**DATA PROVIDED:**
···

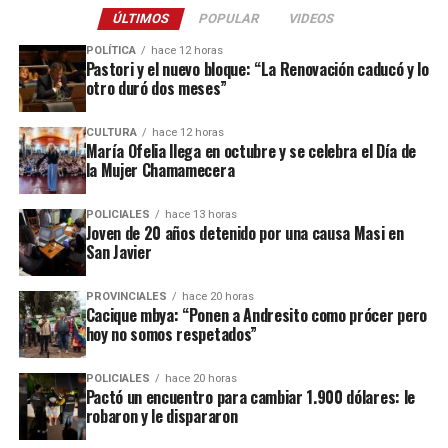
ÚLTIMOS
POPULAR
VIDEOS
Este ataque se suma a otros tantos episodios similares registrados
POLÍTICA
hace 12 horas
recientemente en contra de comercios o propiedades vinculadas a
Pastori y el nuevo bloque: “La Renovación caducó y lo
otro duró dos meses”
Coleco, ex intendente de El Soberbio que en 2013 fue destituido
fraude, malversación de fondos y
del cargo por acusaciones de
CULTURA
hace 12 horas
asociación ilícita.
María Ofelia llega en octubre y se celebra el Día de
la Mujer Chamamecera
En el listado de hechos recientes figuran un incendio de cabañas
Tío Coleco
en el complejo
a fines de la semana pasada y otro
POLICIALES
hace 13 horas
ataque similar a la funeraria ahora baleada en a fines de marzo.
Joven de 20 años detenido por una causa Masi en
San Javier
Todos los episodios son investigados por el personal de la
comisaría local, aunque hasta el momento no se conocieron
PROVINCIALES
hace 20 horas
Cacique mbya: “Ponen a Andresito como prócer pero
mayores novedades
.
hoy no somos respetados”
POLICIALES
hace 20 horas
Pactó un encuentro para cambiar 1.900 dólares: le
robaron y le dispararon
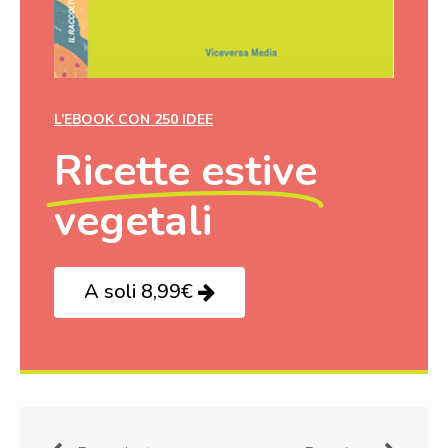
L’EBOOK CON 250 IDEE
Ricette estive
vegetali
A soli 8,99€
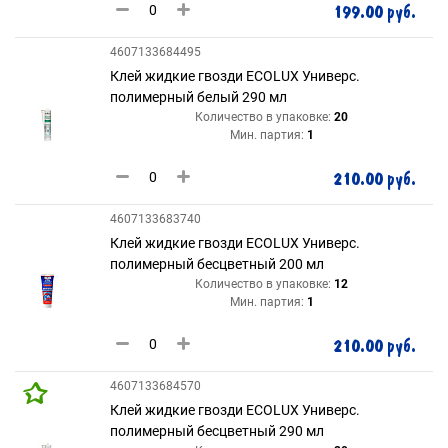
199.00 руб.
4607133684495
Клей жидкие гвозди ECOLUX Универс.
полимерный белый 290 мл
Количество в упаковке:
20
Мин. партия:
1
210.00 руб.
4607133683740
Клей жидкие гвозди ECOLUX Универс.
полимерный бесцветный 200 мл
Количество в упаковке:
12
Мин. партия:
1
210.00 руб.
4607133684570
Клей жидкие гвозди ECOLUX Универс.
полимерный бесцветный 290 мл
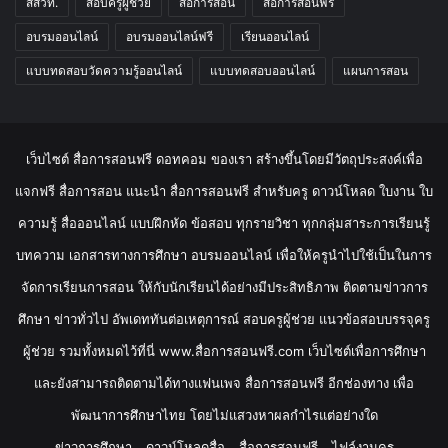
สสวท.
สอบครูผู้ช่วย
สื่อการสอน
สื่อการสอนฟรี
อบรมออนไลน์
อบรมออนไลน์ฟรี
เรียนออนไลน์
แบบทดสอบวัดความรู้ออนไลน์
แบบทดสอบออนไลน์
แผนการสอน
เว็บไซต์ สื่อการสอนฟรี ดอทคอม ของเรา สร้างขึ้นโดยมีวัตถุประสงค์เพื่อ
แจกฟรี สื่อการสอน แนะนำ สื่อการสอนฟรี สำหรับครู ดาวน์โหลด ใบงาน ใบ
ความรู้ สื่อออนไลน์ แบบฝึกหัด ข้อสอบ ทุกรายวิชา ทุกกลุ่มสาระการเรียนรู้
บทความ เอกสารทางการศึกษา อบรมออนไลน์ เพื่อให้ครูนำไปใช้เป็นในการ
จัดการเรียนการสอน ให้กับนักเรียนได้อย่างมีประสิทธิภาพ ติดตามข่าวการ
ศึกษา ข่าวทั่วไป อัพเดททันต่อเหตุการณ์ สอบครูผู้ช่วย แนวข้อสอบบรรจุครู
ผู้ช่วย รวมทั้งหมดไว้ที่นี่ www.สื่อการสอนฟรี.com เว็บไซต์เพื่อการศึกษา
และยังสามารถติดตามได้ทางแฟนเพจ สื่อการสอนฟรี อีกช่องทาง เพื่อ
พัฒนาการศึกษาไทย โดยไม่แสวงหาผลกำไรแต่อย่างใด
ข่าวการศึกษา
ดาวน์โหลดสื่อ
สื่อการสอนฟรี
ไฟล์งานครู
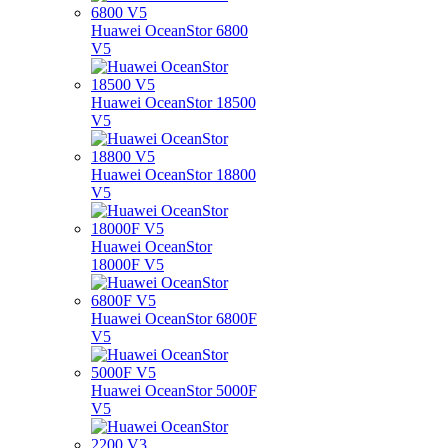
Huawei OceanStor 6800
V5
Huawei OceanStor 18500
V5
Huawei OceanStor 18800
V5
Huawei OceanStor
18000F V5
Huawei OceanStor 6800F
V5
Huawei OceanStor 5000F
V5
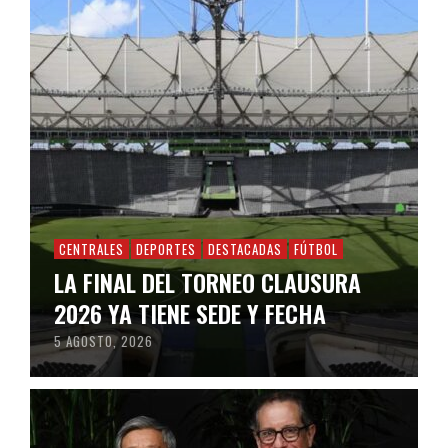
CENTRALES
DEPORTES
DESTACADAS
FÚTBOL
LA FINAL DEL TORNEO CLAUSURA
2026 YA TIENE SEDE Y FECHA
5 AGOSTO, 2026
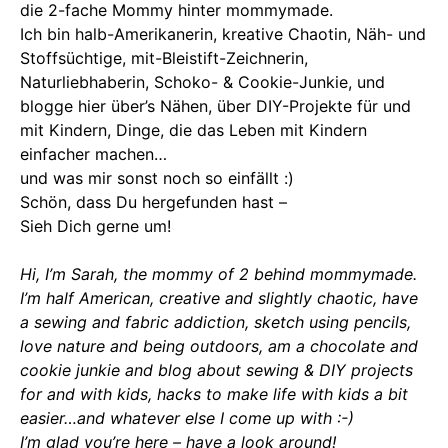
die 2-fache Mommy hinter mommymade.
Ich bin halb-Amerikanerin, kreative Chaotin, Näh- und
Stoffsüchtige, mit-Bleistift-Zeichnerin,
Naturliebhaberin, Schoko- & Cookie-Junkie, und
blogge hier über’s Nähen, über DIY-Projekte für und
mit Kindern, Dinge, die das Leben mit Kindern
einfacher machen…
und was mir sonst noch so einfällt :)
Schön, dass Du hergefunden hast –
Sieh Dich gerne um!
Hi, I’m Sarah, the mommy of 2 behind mommymade.
I’m half American, creative and slightly chaotic, have
a sewing and fabric addiction, sketch using pencils,
love nature and being outdoors, am a chocolate and
cookie junkie and blog about sewing & DIY projects
for and with kids, hacks to make life with kids a bit
easier…and whatever else I come up with :-)
I’m glad you’re here – have a look around!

···

**JOB:**
The answer is the records above, repeated exactly, with no picture in it.

**ANSWER TO THIS EXERCISE:**
ÚLTIMOS
POPULAR
VIDEOS
Este ataque se suma a otros tantos episodios similares registrados
POLÍTICA
hace 12 horas
recientemente en contra de comercios o propiedades vinculadas a
Pastori y el nuevo bloque: “La Renovación caducó y lo
otro duró dos meses”
Coleco, ex intendente de El Soberbio que en 2013 fue destituido
fraude, malversación de fondos y
del cargo por acusaciones de
CULTURA
hace 12 horas
asociación ilícita.
María Ofelia llega en octubre y se celebra el Día de
la Mujer Chamamecera
En el listado de hechos recientes figuran un incendio de cabañas
Tío Coleco
en el complejo
a fines de la semana pasada y otro
POLICIALES
hace 13 horas
ataque similar a la funeraria ahora baleada en a fines de marzo.
Joven de 20 años detenido por una causa Masi en
San Javier
Todos los episodios son investigados por el personal de la
comisaría local, aunque hasta el momento no se conocieron
PROVINCIALES
hace 20 horas
Cacique mbya: “Ponen a Andresito como prócer pero
mayores novedades
.
hoy no somos respetados”
POLICIALES
hace 20 horas
Pactó un encuentro para cambiar 1.900 dólares: le
robaron y le dispararon
L’EBOOK CON 250 IDEE
Ricette estive
vegetali
A soli 8,99€
199.00 руб.
4607133684495
Клей жидкие гвозди ECOLUX Универс.
полимерный белый 290 мл
Количество в упаковке:
20
Мин. партия:
1
210.00 руб.
4607133683740
Клей жидкие гвозди ECOLUX Универс.
полимерный бесцветный 200 мл
Количество в упаковке:
12
Мин. партия:
1
210.00 руб.
4607133684570
Клей жидкие гвозди ECOLUX Универс.
полимерный бесцветный 290 мл
สสวท.
สอบครูผู้ช่วย
สื่อการสอน
สื่อการสอนฟรี
อบรมออนไลน์
อบรมออนไลน์ฟรี
เรียนออนไลน์
แบบทดสอบวัดความรู้ออนไลน์
แบบทดสอบออนไลน์
แผนการสอน
เว็บไซต์ สื่อการสอนฟรี ดอทคอม ของเรา สร้างขึ้นโดยมีวัตถุประสงค์เพื่อ
แจกฟรี สื่อการสอน แนะนำ สื่อการสอนฟรี สำหรับครู ดาวน์โหลด ใบงาน ใบ
ความรู้ สื่อออนไลน์ แบบฝึกหัด ข้อสอบ ทุกรายวิชา ทุกกลุ่มสาระการเรียนรู้
บทความ เอกสารทางการศึกษา อบรมออนไลน์ เพื่อให้ครูนำไปใช้เป็นในการ
จัดการเรียนการสอน ให้กับนักเรียนได้อย่างมีประสิทธิภาพ ติดตามข่าวการ
ศึกษา ข่าวทั่วไป อัพเดททันต่อเหตุการณ์ สอบครูผู้ช่วย แนวข้อสอบบรรจุครู
ผู้ช่วย รวมทั้งหมดไว้ที่นี่ www.สื่อการสอนฟรี.com เว็บไซต์เพื่อการศึกษา
และยังสามารถติดตามได้ทางแฟนเพจ สื่อการสอนฟรี อีกช่องทาง เพื่อ
พัฒนาการศึกษาไทย โดยไม่แสวงหาผลกำไรแต่อย่างใด
ข่าวการศึกษา
ดาวน์โหลดสื่อ
สื่อการสอนฟรี
ไฟล์งานครู
Huawei OceanStor 6800
V5
Huawei OceanStor 18500
V5
Huawei OceanStor 18800
V5
Huawei OceanStor
18000F V5
Huawei OceanStor 6800F
V5
Huawei OceanStor 5000F
V5
CENTRALES
DEPORTES
DESTACADAS
FÚTBOL
LA FINAL DEL TORNEO CLAUSURA
2026 YA TIENE SEDE Y FECHA
5 AGOSTO, 2026
die 2-fache Mommy hinter mommymade.
Ich bin halb-Amerikanerin, kreative Chaotin, Näh- und
Stoffsüchtige, mit-Bleistift-Zeichnerin,
Naturliebhaberin, Schoko- & Cookie-Junkie, und
blogge hier über’s Nähen, über DIY-Projekte für und
mit Kindern, Dinge, die das Leben mit Kindern
einfacher machen…
und was mir sonst noch so einfällt :)
Schön, dass Du hergefunden hast –
Sieh Dich gerne um!
Hi, I’m Sarah, the mommy of 2 behind mommymade.
I’m half American, creative and slightly chaotic, have
a sewing and fabric addiction, sketch using pencils,
love nature and being outdoors, am a chocolate and
cookie junkie and blog about sewing & DIY projects
for and with kids, hacks to make life with kids a bit
easier…and whatever else I come up with :-)
I’m glad you’re here – have a look around!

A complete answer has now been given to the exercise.